_Отрывок_.
------------------------------------------------
В романе есть чудесные слова: Любовь, в сокровенной сущности своей — воровка.
Влюблённый всегда похищает что-то: или сердце у любимого человека, или душу у неба и ада, пусть и уютного, но — ада. Ибо жизнь без Той самой любви, даже в роскошной золотой клетке — это ад.
Это так больно, сознавать, что для подавляющего большинства людей, душа и любовь, рай — где деньги и роскошь, где — «золото».
А подлинное золото, — Любовь (златоокая девушка), как и бог, подвергаются или глумлению, или просто, продают люди любовь, ради выгоды, как мать, свою дочку, в романе. И.. как мама Эвридики, следует за ней — в ад (к слову, новый и экзистенциальный образ в искусстве, я просто закурсивел его, чтобы он стал понятным, а то многие читатели просто свысока будут судить несчастную мать).
Пиковый эпизод в романе, более чем интимен и экзистенциален… до нелепости трагизма, переходящего почти в фарс.
Вы замечали, что самый изысканный и божественный вид красоты, находится часто на грани бульварности и пошлости?
Может именно поэтому с пошлостью так часто граничит вечная красота цыганских романсов, а с бульварным чтивом, романы Достоевского или Набокова?
Повторяю — граничат. Как горизонт событий в Чёрной дыре, ибо этот горизонт, где время и пространство, стали блаженны, мерцают немыслимым светом: дай сюжеты Достоевского или Набокова, 1000000 других писателей, даже чудесных, и выйдет безупречная пошлость, как и у тех пошляков, кто их критикует, а у них — некое присутствие божества чувствуется.
Может потому что бог, и Любовь, переодетые и неузнанные в рубище, ходят по бульварам и пошлости, там — где страдает душа человека и любовь, красота?
Так Андрей Платонов любил спускаться в кабаки и пить с проститутками и несчастными, грязными мужиками, которых чурались «интеллигенты», соприкасаясь с их страдающей, изувеченной душой. Жена Платонова безумно ревновала к его «походам». А почему? По тем же канонам: большинство мужиков — мудчин, извлекали бы из этого свою сладострастную выгоду. Беда жизни и любви в том, что в мире есть души-лунатики, отличающиеся от других. Жена Платонова поняла это только после его смерти.
Так и Бальзак, нарочно создал шедевр, на грани неба и милой пошлости бульварного чтива.
И я даже не о том моменте, когда де Марсе, в разгар любовных ласк со смуглым ангелом, в преддверии оргазма (в 19 веке нужно было почти пол страницы, чтобы изящно завуалировать слово — оргазм. А у нас, лучше что ли? Порой вся жизнь уходит на то, чтобы любимый человек услышал.. расслышал, всего одно слово: люблю.), слышит, как с блаженных и побледневших уст смуглого ангела, срывается, как лепесток с розы, в небо, словно эта роза — в космосе, странное и нежное слово: О, Марикита…
Разумеется, страстный и ревнивый де Марсе, подумал, как Отелло, что его любимая, тоже, в преддверии оргазма, выкрикнула имя своего любовника.
------------------------------------------------
_Записи размеченных областей_.
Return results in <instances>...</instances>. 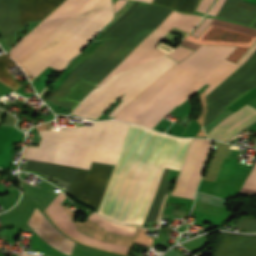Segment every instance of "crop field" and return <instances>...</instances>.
Returning <instances> with one entry per match:
<instances>
[{"label": "crop field", "instance_id": "1", "mask_svg": "<svg viewBox=\"0 0 256 256\" xmlns=\"http://www.w3.org/2000/svg\"><path fill=\"white\" fill-rule=\"evenodd\" d=\"M171 12L172 10L170 9L142 2L127 19L112 30L87 59L80 63L65 78L55 92L48 97L47 100L49 103L72 109L78 102L66 97L80 80L97 85ZM200 19L201 16L184 15L173 11L117 68L102 80L98 86L120 71L128 70L147 59L163 54L154 47L170 29L175 27L189 33Z\"/></svg>", "mask_w": 256, "mask_h": 256}, {"label": "crop field", "instance_id": "2", "mask_svg": "<svg viewBox=\"0 0 256 256\" xmlns=\"http://www.w3.org/2000/svg\"><path fill=\"white\" fill-rule=\"evenodd\" d=\"M88 1L63 2L11 49L14 56L23 62ZM112 16L111 0H90L23 63L36 77L48 66L60 71L67 60L84 48Z\"/></svg>", "mask_w": 256, "mask_h": 256}, {"label": "crop field", "instance_id": "3", "mask_svg": "<svg viewBox=\"0 0 256 256\" xmlns=\"http://www.w3.org/2000/svg\"><path fill=\"white\" fill-rule=\"evenodd\" d=\"M128 126L108 122L93 161L115 165ZM157 136L142 127L130 126L99 214L117 223L126 222Z\"/></svg>", "mask_w": 256, "mask_h": 256}, {"label": "crop field", "instance_id": "4", "mask_svg": "<svg viewBox=\"0 0 256 256\" xmlns=\"http://www.w3.org/2000/svg\"><path fill=\"white\" fill-rule=\"evenodd\" d=\"M233 49L201 46L127 105L116 118L153 128L177 106L173 103L176 99L223 62Z\"/></svg>", "mask_w": 256, "mask_h": 256}, {"label": "crop field", "instance_id": "5", "mask_svg": "<svg viewBox=\"0 0 256 256\" xmlns=\"http://www.w3.org/2000/svg\"><path fill=\"white\" fill-rule=\"evenodd\" d=\"M176 63L164 56L127 72L119 73L96 88L73 113L98 119L124 93L120 98L123 100L122 103L108 115L115 117L126 104Z\"/></svg>", "mask_w": 256, "mask_h": 256}, {"label": "crop field", "instance_id": "6", "mask_svg": "<svg viewBox=\"0 0 256 256\" xmlns=\"http://www.w3.org/2000/svg\"><path fill=\"white\" fill-rule=\"evenodd\" d=\"M192 138L159 134L126 223H143L164 167L180 170Z\"/></svg>", "mask_w": 256, "mask_h": 256}, {"label": "crop field", "instance_id": "7", "mask_svg": "<svg viewBox=\"0 0 256 256\" xmlns=\"http://www.w3.org/2000/svg\"><path fill=\"white\" fill-rule=\"evenodd\" d=\"M115 166L94 163L92 162L90 172L86 170H80L71 167H63L39 162L30 161L29 165L27 166V171H36L43 174L51 175L57 178L68 179L71 180L73 174L75 175L72 179V182L69 186L67 191L72 197L78 199L79 194V201L93 207L99 208L101 199L103 197L104 191L107 187V184L110 180L112 175L113 169Z\"/></svg>", "mask_w": 256, "mask_h": 256}, {"label": "crop field", "instance_id": "8", "mask_svg": "<svg viewBox=\"0 0 256 256\" xmlns=\"http://www.w3.org/2000/svg\"><path fill=\"white\" fill-rule=\"evenodd\" d=\"M65 0H0V36L10 48L28 23L42 21Z\"/></svg>", "mask_w": 256, "mask_h": 256}, {"label": "crop field", "instance_id": "9", "mask_svg": "<svg viewBox=\"0 0 256 256\" xmlns=\"http://www.w3.org/2000/svg\"><path fill=\"white\" fill-rule=\"evenodd\" d=\"M255 87L256 51L231 77L221 83L206 97L209 112L205 128L229 105Z\"/></svg>", "mask_w": 256, "mask_h": 256}, {"label": "crop field", "instance_id": "10", "mask_svg": "<svg viewBox=\"0 0 256 256\" xmlns=\"http://www.w3.org/2000/svg\"><path fill=\"white\" fill-rule=\"evenodd\" d=\"M106 122L56 131H38L41 138L77 144L70 164L89 169Z\"/></svg>", "mask_w": 256, "mask_h": 256}, {"label": "crop field", "instance_id": "11", "mask_svg": "<svg viewBox=\"0 0 256 256\" xmlns=\"http://www.w3.org/2000/svg\"><path fill=\"white\" fill-rule=\"evenodd\" d=\"M256 39V30L238 24L213 19L199 38L188 35L186 40L199 44L237 46L227 60L236 63Z\"/></svg>", "mask_w": 256, "mask_h": 256}, {"label": "crop field", "instance_id": "12", "mask_svg": "<svg viewBox=\"0 0 256 256\" xmlns=\"http://www.w3.org/2000/svg\"><path fill=\"white\" fill-rule=\"evenodd\" d=\"M48 221L36 207L27 224L47 244L69 255L75 242L63 236Z\"/></svg>", "mask_w": 256, "mask_h": 256}, {"label": "crop field", "instance_id": "13", "mask_svg": "<svg viewBox=\"0 0 256 256\" xmlns=\"http://www.w3.org/2000/svg\"><path fill=\"white\" fill-rule=\"evenodd\" d=\"M256 120V109L244 105L217 124L207 136L226 142L234 133Z\"/></svg>", "mask_w": 256, "mask_h": 256}, {"label": "crop field", "instance_id": "14", "mask_svg": "<svg viewBox=\"0 0 256 256\" xmlns=\"http://www.w3.org/2000/svg\"><path fill=\"white\" fill-rule=\"evenodd\" d=\"M212 256H256V235L222 233Z\"/></svg>", "mask_w": 256, "mask_h": 256}, {"label": "crop field", "instance_id": "15", "mask_svg": "<svg viewBox=\"0 0 256 256\" xmlns=\"http://www.w3.org/2000/svg\"><path fill=\"white\" fill-rule=\"evenodd\" d=\"M74 146L42 139L38 148L27 147L25 158L68 165Z\"/></svg>", "mask_w": 256, "mask_h": 256}, {"label": "crop field", "instance_id": "16", "mask_svg": "<svg viewBox=\"0 0 256 256\" xmlns=\"http://www.w3.org/2000/svg\"><path fill=\"white\" fill-rule=\"evenodd\" d=\"M216 17L251 26L256 19V5L239 0H226Z\"/></svg>", "mask_w": 256, "mask_h": 256}, {"label": "crop field", "instance_id": "17", "mask_svg": "<svg viewBox=\"0 0 256 256\" xmlns=\"http://www.w3.org/2000/svg\"><path fill=\"white\" fill-rule=\"evenodd\" d=\"M53 219L56 221V223L59 225L61 229L69 233L71 236L85 242L88 244H91L93 246H96L98 239L93 238L89 235H86L75 228L78 227L74 223L71 222V217L68 215V213L63 209V207L60 205L55 212L51 215ZM88 219L102 225L105 227L108 226L109 222L106 221L105 219L95 215L91 214Z\"/></svg>", "mask_w": 256, "mask_h": 256}, {"label": "crop field", "instance_id": "18", "mask_svg": "<svg viewBox=\"0 0 256 256\" xmlns=\"http://www.w3.org/2000/svg\"><path fill=\"white\" fill-rule=\"evenodd\" d=\"M203 139L192 141L171 195L182 197Z\"/></svg>", "mask_w": 256, "mask_h": 256}, {"label": "crop field", "instance_id": "19", "mask_svg": "<svg viewBox=\"0 0 256 256\" xmlns=\"http://www.w3.org/2000/svg\"><path fill=\"white\" fill-rule=\"evenodd\" d=\"M239 66L240 65L225 60L221 65H219L211 73H209L204 79L205 82L210 85L208 88L205 89V93L208 94L210 91H212Z\"/></svg>", "mask_w": 256, "mask_h": 256}, {"label": "crop field", "instance_id": "20", "mask_svg": "<svg viewBox=\"0 0 256 256\" xmlns=\"http://www.w3.org/2000/svg\"><path fill=\"white\" fill-rule=\"evenodd\" d=\"M136 227H122V226H117L113 223H110L108 226L107 230L108 232L120 234V235H128V236H133L134 231ZM98 247H103L111 250H117V251H123L126 252L129 246L126 245H121V244H115V243H110L106 241H99L97 244Z\"/></svg>", "mask_w": 256, "mask_h": 256}, {"label": "crop field", "instance_id": "21", "mask_svg": "<svg viewBox=\"0 0 256 256\" xmlns=\"http://www.w3.org/2000/svg\"><path fill=\"white\" fill-rule=\"evenodd\" d=\"M12 65H14V63L11 60H9L5 55L0 57V80L16 88L19 84L11 77L6 68Z\"/></svg>", "mask_w": 256, "mask_h": 256}, {"label": "crop field", "instance_id": "22", "mask_svg": "<svg viewBox=\"0 0 256 256\" xmlns=\"http://www.w3.org/2000/svg\"><path fill=\"white\" fill-rule=\"evenodd\" d=\"M240 192L256 194V164L244 182Z\"/></svg>", "mask_w": 256, "mask_h": 256}, {"label": "crop field", "instance_id": "23", "mask_svg": "<svg viewBox=\"0 0 256 256\" xmlns=\"http://www.w3.org/2000/svg\"><path fill=\"white\" fill-rule=\"evenodd\" d=\"M192 50H189L187 48L184 47H177L176 49H174L171 53L167 54L170 57L174 58L177 61H182L187 55H189L190 53H192Z\"/></svg>", "mask_w": 256, "mask_h": 256}, {"label": "crop field", "instance_id": "24", "mask_svg": "<svg viewBox=\"0 0 256 256\" xmlns=\"http://www.w3.org/2000/svg\"><path fill=\"white\" fill-rule=\"evenodd\" d=\"M236 226L247 228L245 232H256V220L253 219H240Z\"/></svg>", "mask_w": 256, "mask_h": 256}, {"label": "crop field", "instance_id": "25", "mask_svg": "<svg viewBox=\"0 0 256 256\" xmlns=\"http://www.w3.org/2000/svg\"><path fill=\"white\" fill-rule=\"evenodd\" d=\"M183 1L184 0H153L152 3L167 6L176 10Z\"/></svg>", "mask_w": 256, "mask_h": 256}, {"label": "crop field", "instance_id": "26", "mask_svg": "<svg viewBox=\"0 0 256 256\" xmlns=\"http://www.w3.org/2000/svg\"><path fill=\"white\" fill-rule=\"evenodd\" d=\"M204 85L203 81L201 80L196 85H194L191 89H189L184 95H182L175 103L181 104L183 103L189 96H191L195 91L201 88Z\"/></svg>", "mask_w": 256, "mask_h": 256}, {"label": "crop field", "instance_id": "27", "mask_svg": "<svg viewBox=\"0 0 256 256\" xmlns=\"http://www.w3.org/2000/svg\"><path fill=\"white\" fill-rule=\"evenodd\" d=\"M198 0H185L179 7L178 11L192 13Z\"/></svg>", "mask_w": 256, "mask_h": 256}, {"label": "crop field", "instance_id": "28", "mask_svg": "<svg viewBox=\"0 0 256 256\" xmlns=\"http://www.w3.org/2000/svg\"><path fill=\"white\" fill-rule=\"evenodd\" d=\"M138 5H139V2L134 1L132 7L121 17V19H120L119 21L117 20L118 22H116L106 33H104L100 39H104V38L111 32V30H112L116 25H118L122 20H124L126 17H128V16L132 13V11H133Z\"/></svg>", "mask_w": 256, "mask_h": 256}, {"label": "crop field", "instance_id": "29", "mask_svg": "<svg viewBox=\"0 0 256 256\" xmlns=\"http://www.w3.org/2000/svg\"><path fill=\"white\" fill-rule=\"evenodd\" d=\"M65 196V195H64ZM61 193L52 201V203L45 209L49 215L57 208V206L62 202L64 197ZM64 201V200H63Z\"/></svg>", "mask_w": 256, "mask_h": 256}, {"label": "crop field", "instance_id": "30", "mask_svg": "<svg viewBox=\"0 0 256 256\" xmlns=\"http://www.w3.org/2000/svg\"><path fill=\"white\" fill-rule=\"evenodd\" d=\"M212 18H205L203 22L197 27V29L194 31L193 35L199 36L209 25Z\"/></svg>", "mask_w": 256, "mask_h": 256}, {"label": "crop field", "instance_id": "31", "mask_svg": "<svg viewBox=\"0 0 256 256\" xmlns=\"http://www.w3.org/2000/svg\"><path fill=\"white\" fill-rule=\"evenodd\" d=\"M255 49H256V40L251 45V47L244 53V55L239 59L237 63L241 65L244 61H246L249 58V56L254 52Z\"/></svg>", "mask_w": 256, "mask_h": 256}, {"label": "crop field", "instance_id": "32", "mask_svg": "<svg viewBox=\"0 0 256 256\" xmlns=\"http://www.w3.org/2000/svg\"><path fill=\"white\" fill-rule=\"evenodd\" d=\"M213 1L214 0H202V2L200 3V5L197 8V11L205 13Z\"/></svg>", "mask_w": 256, "mask_h": 256}, {"label": "crop field", "instance_id": "33", "mask_svg": "<svg viewBox=\"0 0 256 256\" xmlns=\"http://www.w3.org/2000/svg\"><path fill=\"white\" fill-rule=\"evenodd\" d=\"M224 1L225 0H217L216 4L214 5V7L210 10V12L208 14L215 16L217 14V12L220 10V8L222 7Z\"/></svg>", "mask_w": 256, "mask_h": 256}, {"label": "crop field", "instance_id": "34", "mask_svg": "<svg viewBox=\"0 0 256 256\" xmlns=\"http://www.w3.org/2000/svg\"><path fill=\"white\" fill-rule=\"evenodd\" d=\"M181 45H184V46H186V47L192 48V49H194V50H196L198 47H200V45H198V44H194V43L187 42V41H183V42L181 43Z\"/></svg>", "mask_w": 256, "mask_h": 256}, {"label": "crop field", "instance_id": "35", "mask_svg": "<svg viewBox=\"0 0 256 256\" xmlns=\"http://www.w3.org/2000/svg\"><path fill=\"white\" fill-rule=\"evenodd\" d=\"M126 1L124 0H117L114 4L116 6V12L123 6V4L125 3Z\"/></svg>", "mask_w": 256, "mask_h": 256}, {"label": "crop field", "instance_id": "36", "mask_svg": "<svg viewBox=\"0 0 256 256\" xmlns=\"http://www.w3.org/2000/svg\"><path fill=\"white\" fill-rule=\"evenodd\" d=\"M185 213H186L185 211L173 209L171 214H173V215H185Z\"/></svg>", "mask_w": 256, "mask_h": 256}, {"label": "crop field", "instance_id": "37", "mask_svg": "<svg viewBox=\"0 0 256 256\" xmlns=\"http://www.w3.org/2000/svg\"><path fill=\"white\" fill-rule=\"evenodd\" d=\"M140 1H145V2H149V3L151 2V0H140Z\"/></svg>", "mask_w": 256, "mask_h": 256}]
</instances>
------------------------------------------------
_Условие задания_. Воспроизведите дословно ту часть отрывка, что открывается словами «Пиковый эпизод в» и завершается словами «и любовь, красота?». Листинг — самостоятельный материал, к отрывку он не относится.

_Ответ_.
Пиковый эпизод в романе, более чем интимен и экзистенциален… до нелепости трагизма, переходящего почти в фарс.
Вы замечали, что самый изысканный и божественный вид красоты, находится часто на грани бульварности и пошлости?
Может именно поэтому с пошлостью так часто граничит вечная красота цыганских романсов, а с бульварным чтивом, романы Достоевского или Набокова?
Повторяю — граничат. Как горизонт событий в Чёрной дыре, ибо этот горизонт, где время и пространство, стали блаженны, мерцают немыслимым светом: дай сюжеты Достоевского или Набокова, 1000000 других писателей, даже чудесных, и выйдет безупречная пошлость, как и у тех пошляков, кто их критикует, а у них — некое присутствие божества чувствуется.
Может потому что бог, и Любовь, переодетые и неузнанные в рубище, ходят по бульварам и пошлости, там — где страдает душа человека и любовь, красота?